Join two datasets based on a foreign key, combining user information with behavior records. 基于外键连接两个数据集，将用户信息与行为记录结合。

📂 MapReduce Design Patterns

📂 MapReduce设计模式

🗂️ Introduction to MapReduce

🗂️ MapReduce介绍

Definition of MapReduce Design Patterns

MapReduce设计模式定义

“MapReduce design pattern is a template that uses MapReduce to solve conventional data processing problems. The pattern is not limited to specific areas.”
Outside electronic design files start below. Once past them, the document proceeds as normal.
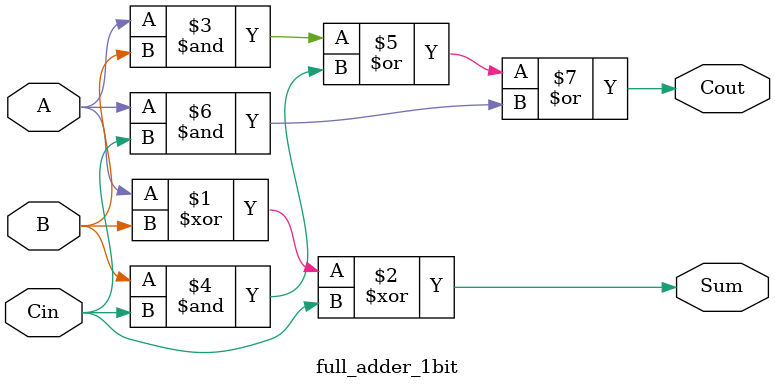
<source format=v>

module full_adder_1bit (Sum, Cout, A, B, Cin);
	// Make a single bit full adder and cascade it to get 4 bit adders. (Current plan)
  input A, B, Cin;
  output Sum, Cout;

  assign Sum = A ^ B ^ Cin;
  assign Cout = (A & B) | (B & Cin) | (A & Cin);
endmodule
</source>
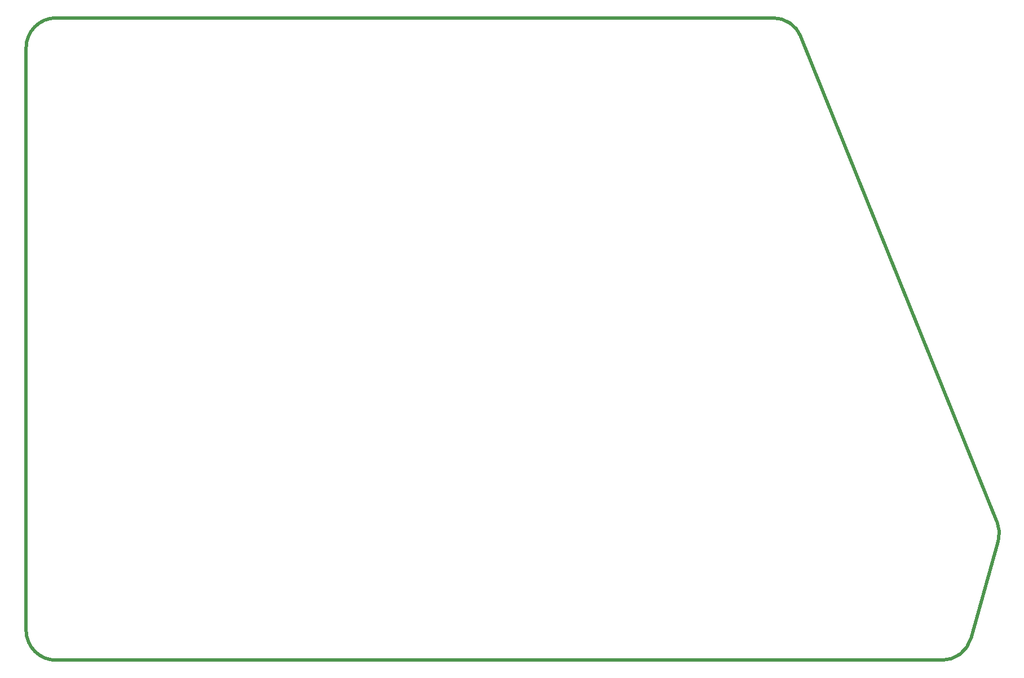
<source format=gko>
G04*
G04 #@! TF.GenerationSoftware,Altium Limited,Altium Designer,18.1.7 (191)*
G04*
G04 Layer_Color=16711935*
%FSLAX25Y25*%
%MOIN*%
G70*
G01*
G75*
%ADD36C,0.02000*%
D36*
X541483Y25D02*
G03*
X558570Y12971I0J17750D01*
G01*
X574688Y70298D02*
G03*
X574058Y81751I-17087J4804D01*
G01*
X458083Y368799D02*
G03*
X441625Y379900I-16457J-6649D01*
G01*
X17775D02*
G03*
X25Y362150I0J-17750D01*
G01*
Y17775D02*
G03*
X17775Y25I17750J0D01*
G01*
X541483D01*
X558570Y12971D02*
X558570D01*
X558570D02*
X574688Y70298D01*
X574058Y81751D02*
X574058D01*
X458083Y368799D02*
X574058Y81751D01*
X458083Y368799D02*
X458083D01*
X17775Y379900D02*
X441625D01*
X25Y17775D02*
Y362150D01*
M02*

</source>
“MapReduce设计模式是使用MapReduce解决传统数据处理问题的模板。该模式不限于特定领域。”

Components of MapReduce

MapReduce组件

Mapper: Processes input data and produces intermediate key-value pairs.
Mapper：处理输入数据并产生中间键值对。
Reducer: Aggregates the intermediate key-value pairs to produce final output.
Reducer：聚合中间键值对以产生最终输出。

🗺️ Mapper Function

🗺️ Mapper函数

The Mapper function processes data by reading input data and producing key-value pairs based on certain conditions.
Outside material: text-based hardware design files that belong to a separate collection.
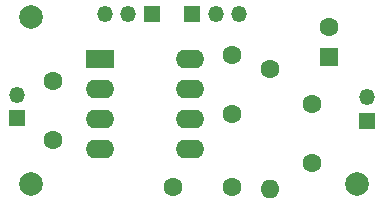
<source format=gbr>
G04 #@! TF.GenerationSoftware,KiCad,Pcbnew,5.1.6*
G04 #@! TF.CreationDate,2020-08-02T20:42:37+02:00*
G04 #@! TF.ProjectId,little_gem,6c697474-6c65-45f6-9765-6d2e6b696361,rev?*
G04 #@! TF.SameCoordinates,Original*
G04 #@! TF.FileFunction,Copper,L1,Top*
G04 #@! TF.FilePolarity,Positive*
%FSLAX46Y46*%
G04 Gerber Fmt 4.6, Leading zero omitted, Abs format (unit mm)*
G04 Created by KiCad (PCBNEW 5.1.6) date 2020-08-02 20:42:37*
%MOMM*%
%LPD*%
G01*
G04 APERTURE LIST*
G04 #@! TA.AperFunction,ComponentPad*
%ADD10C,2.000000*%
G04 #@! TD*
G04 #@! TA.AperFunction,ComponentPad*
%ADD11R,1.600000X1.600000*%
G04 #@! TD*
G04 #@! TA.AperFunction,ComponentPad*
%ADD12C,1.600000*%
G04 #@! TD*
G04 #@! TA.AperFunction,ComponentPad*
%ADD13R,1.350000X1.350000*%
G04 #@! TD*
G04 #@! TA.AperFunction,ComponentPad*
%ADD14O,1.350000X1.350000*%
G04 #@! TD*
G04 #@! TA.AperFunction,ComponentPad*
%ADD15O,1.600000X1.600000*%
G04 #@! TD*
G04 #@! TA.AperFunction,ComponentPad*
%ADD16R,2.400000X1.600000*%
G04 #@! TD*
G04 #@! TA.AperFunction,ComponentPad*
%ADD17O,2.400000X1.600000*%
G04 #@! TD*
G04 APERTURE END LIST*
D10*
X134200000Y-98600000D03*
X134200000Y-112800000D03*
X161800000Y-112800000D03*
D11*
X159400000Y-102000000D03*
D12*
X159400000Y-99500000D03*
D13*
X147800000Y-98400000D03*
D14*
X149800000Y-98400000D03*
X151800000Y-98400000D03*
X162600000Y-105400000D03*
D13*
X162600000Y-107400000D03*
D12*
X136000000Y-104000000D03*
X136000000Y-109000000D03*
X146200000Y-113000000D03*
X151200000Y-113000000D03*
X151200000Y-106800000D03*
X151200000Y-101800000D03*
X158000000Y-106000000D03*
X158000000Y-111000000D03*
X154400000Y-103000000D03*
D15*
X154400000Y-113160000D03*
D16*
X140005001Y-102195001D03*
D17*
X147625001Y-109815001D03*
X140005001Y-104735001D03*
X147625001Y-107275001D03*
X140005001Y-107275001D03*
X147625001Y-104735001D03*
X140005001Y-109815001D03*
X147625001Y-102195001D03*
D14*
X140400000Y-98400000D03*
X142400000Y-98400000D03*
D13*
X144400000Y-98400000D03*
X133000000Y-107200000D03*
D14*
X133000000Y-105200000D03*
M02*

</source>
Mapper函数通过读取输入数据并基于某些条件产生键值对来处理数据。

Mapper Code Example

Mapper代码示例

protected void map(LongWritable key, Text value, Mapper<LongWritable, Text, Text, Text>.Context context) throws IOException, InterruptedException {
    // Get the file path where each row of data is located
    // 获取每行数据所在的文件路径
    String path = context.getInputSplit().toString();
    
    // Determine the data source users
    // 判断数据源users
    if (path.contains("users")) {
        String[] split = value.toString().split(","); // Cut the string with "," into a string array
        String userId = split[0];
        String username = split[1];
        context.write(new Text(userId), new Text("u#" + username)); // Output key-value pair for users
    }
    
    // Judgment data source comment
    // 判断数据源comment
    if (path.contains("comment")) {
        String[] split = value.toString().split(",");
        String commentId = split[0];
        String commentInfo = split[1];
        String userId = split[2];
        context.write(new Text(userId), new Text("c#" + commentId + "," + commentInfo)); // Output key-value pair for comments
    }
}

🔄 Reducer Function

🔄 Reducer函数

The Reducer function processes the intermediate key-value pairs produced by the Mapper. Reducer函数处理由Mapper产生的中间键值对。

Reducer Code Example

Reducer代码示例

protected void reduce(Text key, Iterable<Text> values, Reducer<Text, Text, NullWritable, Text>.Context context) throws IOException, InterruptedException {
    String username = null;
    List<String> comments = new ArrayList<String>(); // Store comment information for the same user
    
    for (Text value : values) {
        if (value.toString().startsWith("u#")) {
            username = value.toString().substring(2); // Extract username
        }
        
        if (value.toString().startsWith("c#")) {
            String comment = value.toString().substring(2);
            comments.add(comment); // Add comment to the list
        }
    }
    
    for (String comment : comments) {
        context.write(NullWritable.get(), new Text(comment + "," + username)); // Output final key-value pairs
    }
}

🛠️ Output Data

🛠️ 输出数据

The output of the MapReduce process consists of the final key-value pairs generated by the Reducer. MapReduce过程的输出包含由Reducer生成的最终键值对。

📊 MapReduce Design Patterns Overview

📊 MapReduce设计模式概述

Design Pattern Type设计模式类型	Description描述
Maximum and Minimum	Identify max/min values.
最大最小值	识别最大/最小值。
Filter Pattern	Filter data based on conditions.
过滤模式	基于条件过滤数据。
Top N Pattern	Retrieve top N results from data.
Top N模式	从数据中检索前N个结果。
Distinct Pattern	Identify unique entries in the dataset.
去重模式	识别数据集中的唯一条目。
Data Organization Pattern	Organize data for efficient processing.
数据组织模式	组织数据以提高处理效率。
Join Pattern	Combine data from different sources.
连接模式	组合来自不同来源的数据。

“A design pattern is a common template for solving problems. Understanding design patterns can help solve problems quickly. However, it cannot solve 100% of the problems in practice.”

“设计模式是解决问题的通用模板。理解设计模式可以帮助快速解决问题。但是，在实践中它不能解决100%的问题。”